- **TEXT PROVIDED**:

Re: [PATCH 0/6 v2] nfs_localio: fixes for races and errors from older compilers

[Date Prev][Date Next][Thread Prev][Thread Next][Date Index][Thread Index]

 



On Friday 16 May 2025 11:33:20 Chuck Lever wrote:
> On 5/10/25 3:57 PM, Mike Snitzer wrote:
> > On Sat, May 10, 2025 at 12:02:27PM -0400, Chuck Lever wrote:
> >> On 5/9/25 11:01 PM, NeilBrown wrote:
> >>> On Sat, 10 May 2025, Chuck Lever wrote:
> >>>> [ adding Paul McK ]
> >>>>
> >>>> On 5/8/25 8:46 PM, NeilBrown wrote:
> >>>>> This is a revised version a the earlier series.  I've actually tested
> >>>>> this time and fixed a few issues including the one that Mike found.
> >>>>
> >>>> As Mike mentioned in a previous thread, at this point, any fix for this
> >>>> issue will need to be applied to recent stable kernels as well. This
> >>>> series looks a bit too complicated for that.
> >>>>
> >>>> I expect that other subsystems will encounter this issue eventually,
> >>>> so it would be beneficial to address the root cause. For that purpose, I
> >>>> think I like Vincent's proposal the best:
> >>>>
> >>>> https://lore.kernel.org/linux-nfs/8c67a295-8caa-4e53-a764-f691657bbe62@xxxxxxxxxx/raw
> >>>>
> >>>> None of this is to say that Neil's patches shouldn't be applied. But
> >>>> perhaps these are not a broad solution to the RCU compilation issue.
> >>>
> >>> Do we need a "broad solution to the RCU compilation issue"?
> >>
> >> Fair question. If the current localio code is simply incorrect as it
> >> stands, then I suppose the answer is no. Because gcc is happy to compile
> >> it in most cases, I thought the problem was with older versions of gcc,
> >> not with localio (even though, I agree, the use of an incomplete
> >> structure definition is somewhat brittle when used with RCU).
> >>
> >>
> >>> Does it ever make sense to "dereference" a pointer to a structure that is
> >>> not fully specified?  What does that even mean?
> >>>
> >>> I find it harder to argue against use of rcu_access_pointer() in that
> >>> context, at least for test-against-NULL, but sparse doesn't complain
> >>> about a bare test of an __rcu pointer against NULL, so maybe there is no
> >>> need for rcu_access_pointer() for simple tests - in which case the
> >>> documentation should be updated.

- **STORED DATA**:
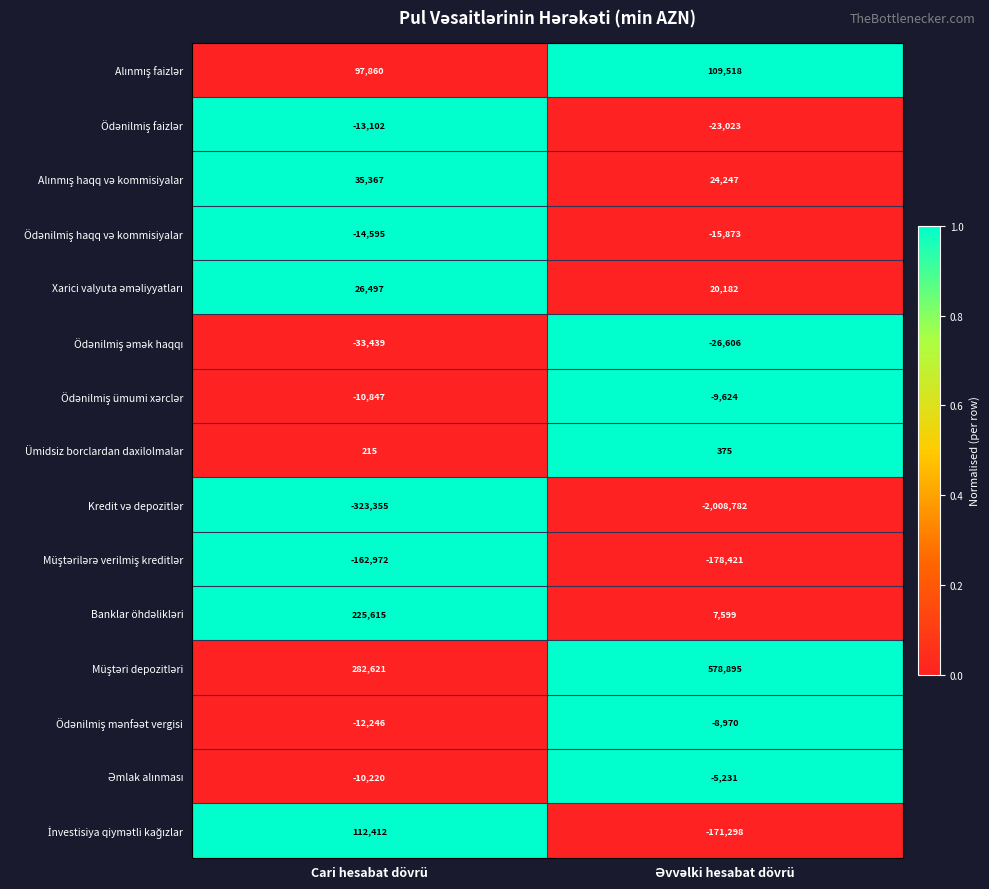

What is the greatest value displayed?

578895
* * *
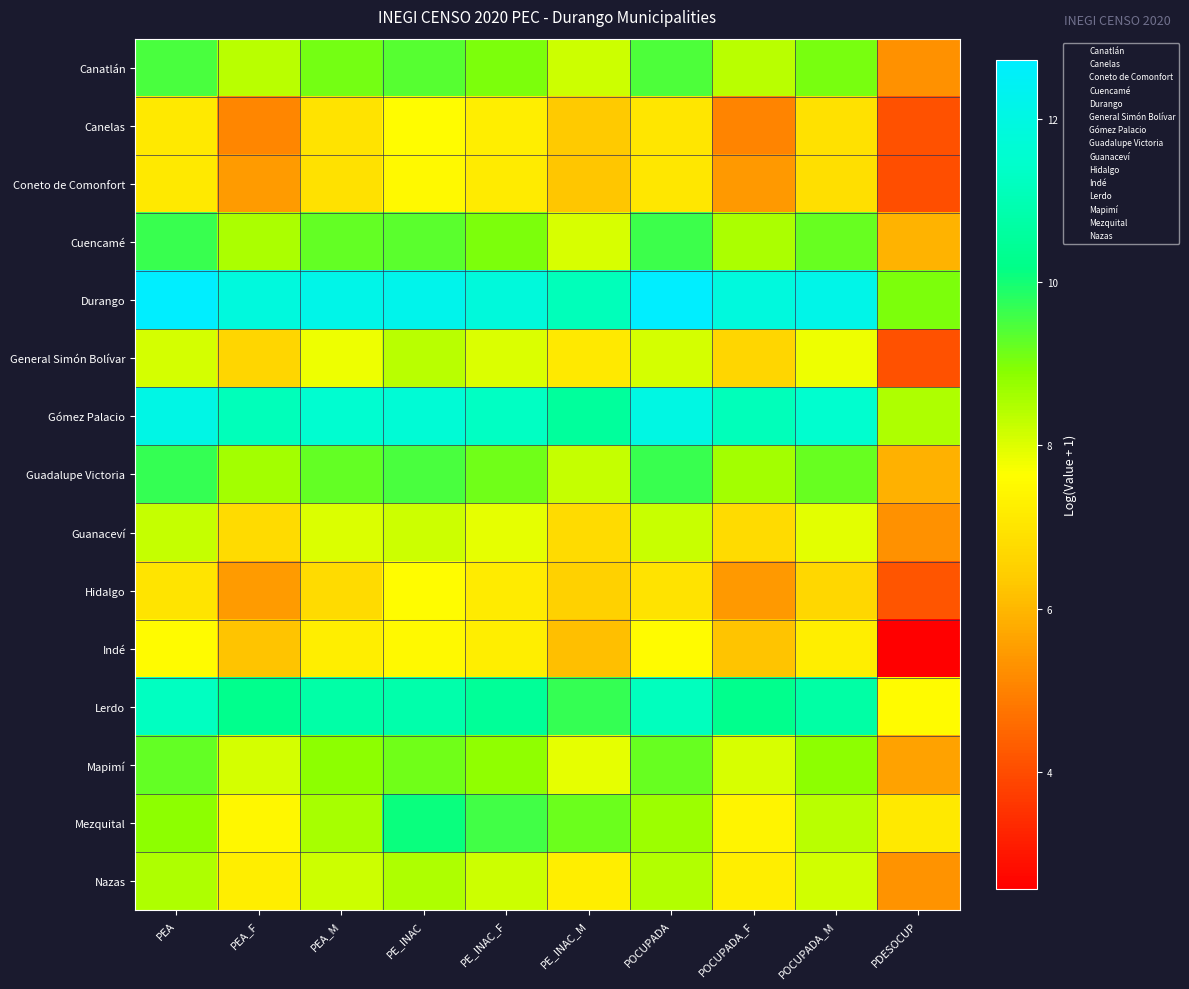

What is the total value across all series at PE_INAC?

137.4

- **ASSIGNMENT**: Update the stretch of the nfs_localio patch thread from "On Friday 16" through "that Mike found.", replacing "revised" with "reworked". Rely on the text alone.

- **OUTPUT BELOW**:
On Friday 16 May 2025 11:33:20 Chuck Lever wrote:
> On 5/10/25 3:57 PM, Mike Snitzer wrote:
> > On Sat, May 10, 2025 at 12:02:27PM -0400, Chuck Lever wrote:
> >> On 5/9/25 11:01 PM, NeilBrown wrote:
> >>> On Sat, 10 May 2025, Chuck Lever wrote:
> >>>> [ adding Paul McK ]
> >>>>
> >>>> On 5/8/25 8:46 PM, NeilBrown wrote:
> >>>>> This is a reworked version a the earlier series.  I've actually tested
> >>>>> this time and fixed a few issues including the one that Mike found.